Coddington tells us that many ghosts lack the ability to reason logically, calling them "confused", "disoriented", and "unaware".(10) Because they cannot think logically, he says, obsessions that exist at the time of death can "continue unchanged and unresolved for a hundred years".(11) Coddington believes that ghosts are sleepwalkers acting out their dreams and memories: "The unaware ghost seems to be immersed in its own repetitive nightmare of events, now past, oblivious to present reality."(12) Ghosts are often obsessed with continuously reviewing their own emotions and memories, he maintains, much like a computer that has become locked into a repetitive, meaningless cycle; the consciousness of the ghost remains locked in time at the moment of its death, never progressing beyond that instant. He writes: "Their perceptual awareness [was] frozen in the moment of the physical demise, [and] need to be 'awakened'".(13)
Dr. Hazel Denning, another modern-day ghost researcher, reports much the same thing in her book True Hauntings, noting that many ghosts are essentially insane, often remaining in a completely disassociated state for centuries after they die.(14) Both Coddington and Denning repeat the same refrain we've heard for centuries -- ghosts often don't realize they're dead at all. Sometimes, well-meaning people like Coddington and Denning can help, but even when a psychic communication channel has been made available, these haunting ghosts still often resist 'reprogramming' their memories, attitudes, perspectives, beliefs, and interpretations of their situation, as if their minds were locked computer discs that won't allow any new data to be written upon them. Like psychiatric patients with fixed delusions, sometimes no amount of new data or logical arguments can dissuade these ghosts from their mistaken beliefs about what actually happened to them and where they really are now. Sometimes, however, these altruistic ghost rescuers get lucky; like the unconscious mind of a hypnotized person, ghosts sometimes do accept this new input, especially when it doesn't conflict with their previous programming.
The haunting ghost, the reader will realize by now, closely fits the ancient Binary Soul Doctrine's expected profile of a disembodied unconscious mind that has lost its conscious half. It would be trapped in a fixed dream world formed out of its own memories and emotions, and would not have any objective awareness, analytical reason, or ability to communicate verbally. Ghost reports seem to be the other side of the coin from dark void reports.

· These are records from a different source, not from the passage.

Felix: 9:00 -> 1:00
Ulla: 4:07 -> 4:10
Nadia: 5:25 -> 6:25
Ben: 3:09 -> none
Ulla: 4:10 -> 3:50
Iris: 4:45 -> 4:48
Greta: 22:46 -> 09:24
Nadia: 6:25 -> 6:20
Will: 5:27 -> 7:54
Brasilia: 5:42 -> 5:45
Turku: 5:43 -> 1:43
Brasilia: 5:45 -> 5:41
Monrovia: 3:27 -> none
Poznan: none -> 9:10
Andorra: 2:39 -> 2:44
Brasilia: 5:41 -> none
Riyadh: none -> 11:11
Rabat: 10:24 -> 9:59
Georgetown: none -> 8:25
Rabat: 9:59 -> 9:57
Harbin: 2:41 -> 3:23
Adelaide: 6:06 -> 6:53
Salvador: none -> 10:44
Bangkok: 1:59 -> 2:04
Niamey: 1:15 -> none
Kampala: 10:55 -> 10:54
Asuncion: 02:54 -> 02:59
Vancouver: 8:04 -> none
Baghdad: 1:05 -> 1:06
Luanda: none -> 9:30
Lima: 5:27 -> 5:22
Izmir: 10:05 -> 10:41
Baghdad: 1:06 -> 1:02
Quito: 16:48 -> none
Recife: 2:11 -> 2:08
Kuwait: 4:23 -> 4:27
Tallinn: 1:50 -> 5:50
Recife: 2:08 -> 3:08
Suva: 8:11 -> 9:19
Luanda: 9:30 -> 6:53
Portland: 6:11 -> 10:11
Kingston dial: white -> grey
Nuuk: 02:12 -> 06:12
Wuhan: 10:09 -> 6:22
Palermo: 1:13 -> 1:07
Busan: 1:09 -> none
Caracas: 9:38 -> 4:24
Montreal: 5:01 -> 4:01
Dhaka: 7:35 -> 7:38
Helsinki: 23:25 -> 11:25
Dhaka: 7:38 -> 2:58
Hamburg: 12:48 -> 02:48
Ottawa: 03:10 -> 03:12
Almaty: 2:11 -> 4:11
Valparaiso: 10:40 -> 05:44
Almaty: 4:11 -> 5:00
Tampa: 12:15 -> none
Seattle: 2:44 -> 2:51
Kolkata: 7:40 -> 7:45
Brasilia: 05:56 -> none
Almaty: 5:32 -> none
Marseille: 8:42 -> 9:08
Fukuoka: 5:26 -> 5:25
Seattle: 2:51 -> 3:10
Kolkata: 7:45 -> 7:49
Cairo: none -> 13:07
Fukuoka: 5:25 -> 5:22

NDE and PLR subjects who find themselves in the dark void report being entirely liberated from their memories, emotions, and grief, but ghosts seem fully immersed in their memories, emotions, and grief. Each seems to be the missing half of the other. The Bible repeatedly uses a curious phrase in relation to the afterlife -- "treading the winepress", which would seem to be an apt metaphor for ghosts who eternally retread their own past memories over and over. Like winemakers pressing grapes, ghosts seem to be squeezing out every last drop of emotional content from their memories, churning through them again and again.